Higher iron ore prices are good for Australia and the AUD/USD because it leads to more demand for the Aussie. Further, other commodities that Australia exports like copper and coal have also continued to rise. Indeed, the closely-watched Bloomberg Commodity Index (BCOM) is hovering near its highest level on record, as investors bet on a commodity super-cycle.
The AUD/USD is also rising because of the relatively weaker US dollar. The dollar index has dopped by more than 1.2% in the past few days.
US dollar index
The losses accelerated on Friday when the United States published the relatively weak non-farm payrolls numbers. The data showed that the economy added less than 300,000 jobs while the unemployment rate surprisingly rose. Therefore, analysts believe that the Fed will continue with its dovish stance in the near term. On the other hand, the Reserve Bank of Australia (RBA) has hinted that it will soon start tapering its asset purchases.

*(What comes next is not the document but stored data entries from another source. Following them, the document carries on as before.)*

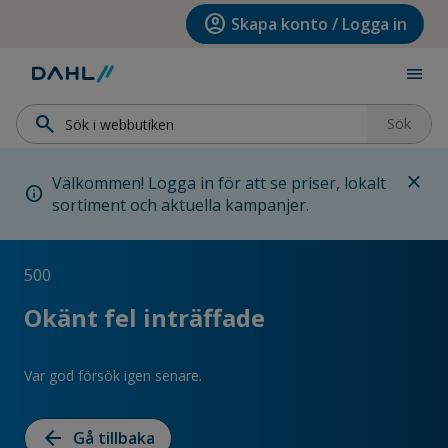
Hoppa till menyn
Hoppa till huvudinnehållet
Hoppa till sidfoten
account_circle
Skapa konto / Logga in
menu
search
Sök
close
Välkommen! Logga in för att se priser, lokalt
info
sortiment och aktuella kampanjer.
500
Okänt fel inträffade
Var god försök igen senare.
arrow_back
Gå tillbaka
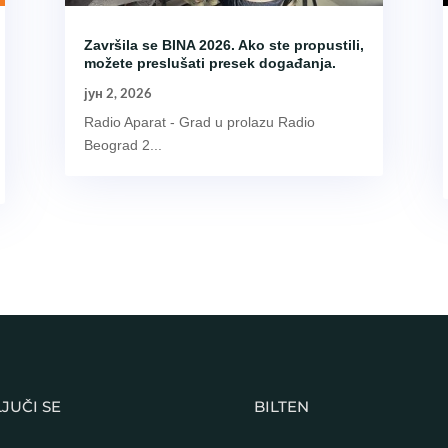
Završila se BINA 2026. Ako ste propustili,
možete preslušati presek događanja.
јун 2, 2026
Radio Aparat - Grad u prolazu Radio
Beograd 2...
JUČI SE
BILTEN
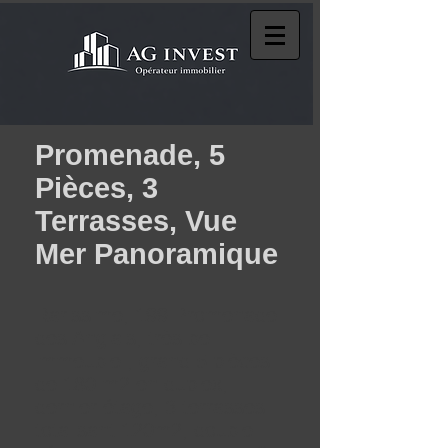
Promenade, 5
Pièces, 3
Terrasses, Vue
Mer Panoramique
Rarissime, 199 Promenade
des Anglais, très bel
immeuble , grand 5 pièces
de 180 m2 en duplex,
dernier étage, 3 terrasses
totalisant 120m2, double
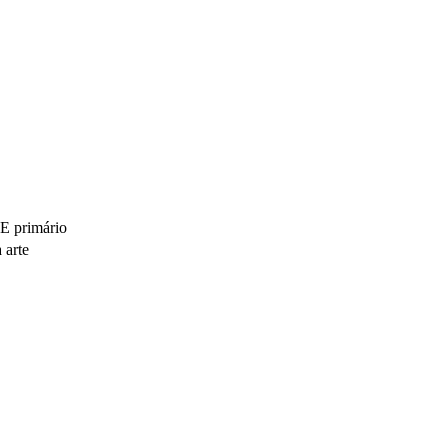
 primário
 arte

Later this week, the AUD/USD will react to the latest Australia new home sales numbers that will come out on Tuesday. They will be followed by the Westpac consumer sentiment and building approvals set for Wednesday. The pair will also react to the latest US inflation, retail sales, and initial jobless claims numbers.
The two-hour chart shows that the AUD/USD pair broke out above the key resistance level of 0.7816 on Friday. The pair then rose to 0.7863, which was above the 25-day and 15-day exponential moving averages (EMA). The two lines of the MACD have also risen to the highest level since April 15. It also seems like it is forming a bullish flag pattern. Therefore, the pair will likely keep rising as bulls target the next key resistance at 0.7900. However, a drop below 0.7816 will invalidate this trend.